# [TEXT BLOCK]
- Opening Delimiter -

Subsetting by row and column number is a core pandas skill — it lets you select specific positions in a DataFrame using integer-based indexing, ignoring labels. This is especially useful when column or row order is known but names are not, or when working with positional data (e.g., first 100 rows, columns 3–7).
In 2026, use .iloc[] for pure position-based subsetting — it's fast, predictable, and avoids label confusion. Here’s a practical guide with real examples you can copy and adapt.
1. Basic Setup & Sample Data
import pandas as pd
data = {
'col1': ['A', 'B', 'C', 'D', 'E'],
'col2': [1, 2, 3, 4, 5],
'col3': ['alpha', 'beta', 'gamma', 'delta', 'epsilon']
}
df = pd.DataFrame(data)
print(df)
Output:
col1 col2 col3
0 A 1 alpha
1 B 2 beta
2 C 3 gamma
3 D 4 delta
4 E 5 epsilon
2. Subsetting Rows and Columns by Position with .iloc[]
.iloc[row_slice, column_slice] — stop is exclusive, supports steps and negatives.
# Rows 1 to 3 (exclusive stop), columns 0 to 2 (col1 and col2)
subset = df.iloc[1:4, 0:2]
print(subset)
Output:
col1 col2
1 B 2
2 C 3
3 D 4
# Every other row from 0 to end, columns 1 to end
every_other = df.iloc[::2, 1:]
print(every_other)

- Closing Delimiter -

# [DATA PROVIDED]
- Opening Delimiter -

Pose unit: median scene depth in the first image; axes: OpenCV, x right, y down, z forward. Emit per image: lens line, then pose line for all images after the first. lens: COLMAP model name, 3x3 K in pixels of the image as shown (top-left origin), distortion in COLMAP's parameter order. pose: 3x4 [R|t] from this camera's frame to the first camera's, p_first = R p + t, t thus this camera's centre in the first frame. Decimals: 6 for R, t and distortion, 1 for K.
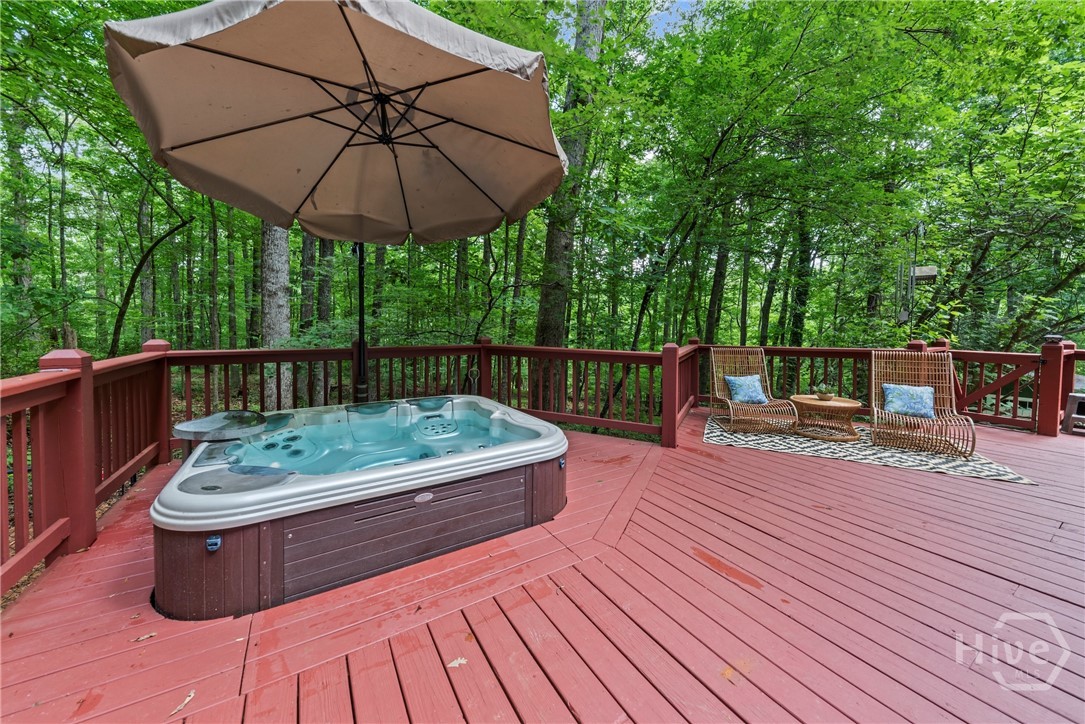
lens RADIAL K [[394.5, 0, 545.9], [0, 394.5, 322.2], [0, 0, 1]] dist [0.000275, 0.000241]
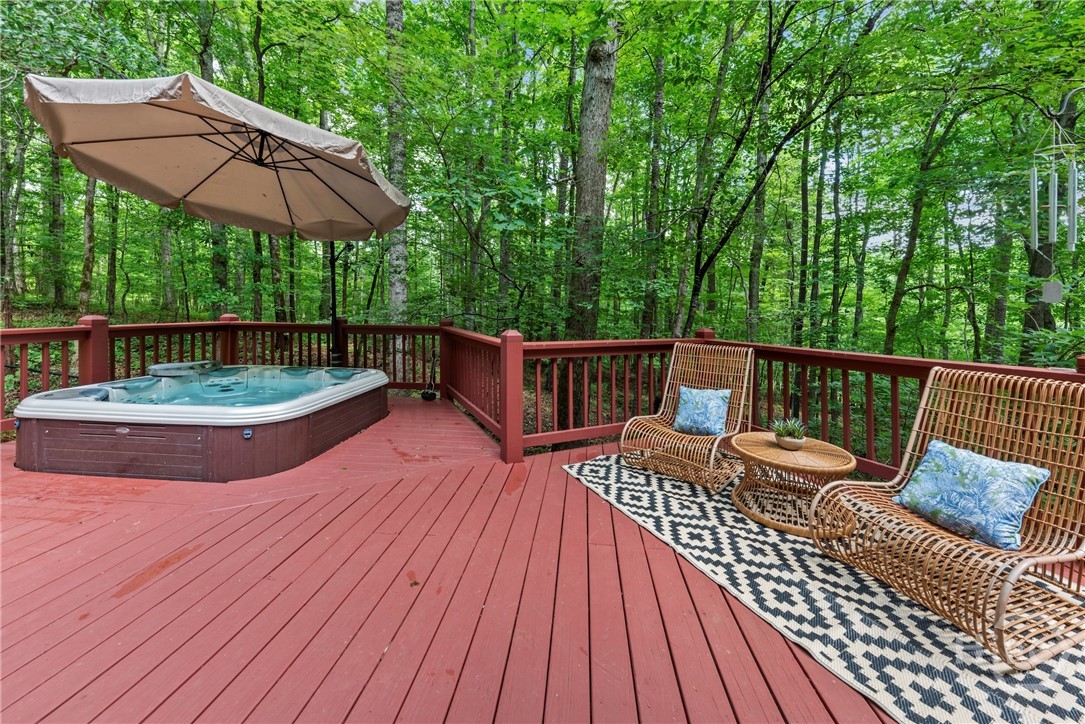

- Closing Delimiter -

# [BRIEF 1]
In the pandas subsetting guide, which indexer is recommended for pure position-based subsetting?
# [BRIEF 2]
Please say whether each statement agrees with the pandas subsetting guide, and back each yes or no with the deciding words from it. (a) In .iloc[], the stop of a slice is exclusive. (b) Position-based subsetting selects by integer position and ignores labels. (c) The guide describes .iloc[] as slow but predictable.
# [BRIEF 3]
Carry on the pandas subsetting guide from its final line.

# [TASK OUTPUT 1]
.iloc[]

# [TASK OUTPUT 2]
(a) Yes: "stop is exclusive"
(b) Yes: "using integer-based indexing, ignoring labels"
(c) No: "it's fast, predictable, and avoids label confusion"

# [TASK OUTPUT 3]
Output:
col2 col3
0 1 alpha
2 3 gamma
4 5 epsilon
3. More Flexible Position-Based Slicing
Last 3 rows, first 2 columns
last_three_first_two = df.iloc[-3:, :2]
Columns 0 and 2 only (non-contiguous)
non_contiguous = df.iloc[:, [0, 2]]
First 4 rows, last column
first_four_last = df.iloc[:4, -1]
4. Real-World Use Cases (2026 Examples)
Selecting first N rows and specific columns for modeling
features = df.iloc[:1000, 1:5] # first 1000 rows, columns 1–4
Quick sampling (every 10th row, all columns)
sample = df.iloc[::10, :]
Removing header/metadata rows
clean_df = df.iloc[5:, :] # skip first 5 rows
5. Modern Alternative in 2026: Polars
For large datasets, Polars is often faster and more memory-efficient — positional slicing is very similar.
import polars as pl
df_pl = pl.DataFrame(data)
# Rows 1 to 3 (0-based), columns 0 to 2
subset_pl = df_pl[1:4, 0:2]
print(subset_pl)
Best Practices & Common Pitfalls
- Use
.iloc[]for position —.loc[]is for labels (can be confusing with integers) - Stop is exclusive —
df.iloc[0:3, 0:2]gives rows 0–2, columns 0–1 - Negative indices count from end —
df.iloc[-5:]= last 5 rows - Non-contiguous columns need lists —
df.iloc[:, [0, 2, 4]] - Check shape first:
df.shape— avoids IndexError - For huge data, prefer Polars slicing — it's faster and more memory-efficient
Conclusion
Subsetting by row and column number with .iloc[] gives you precise, position-based control over DataFrames — perfect when labels are unreliable or unknown. In 2026, prefer .iloc[] for positional work, use .loc[] when labels matter, and reach for Polars when scale is critical. Master start/stop/step, negative indexing, and bounds checking, and you'll slice data with speed and accuracy every time.
Next time you need rows 100–200 and columns 3–7 — use .iloc first.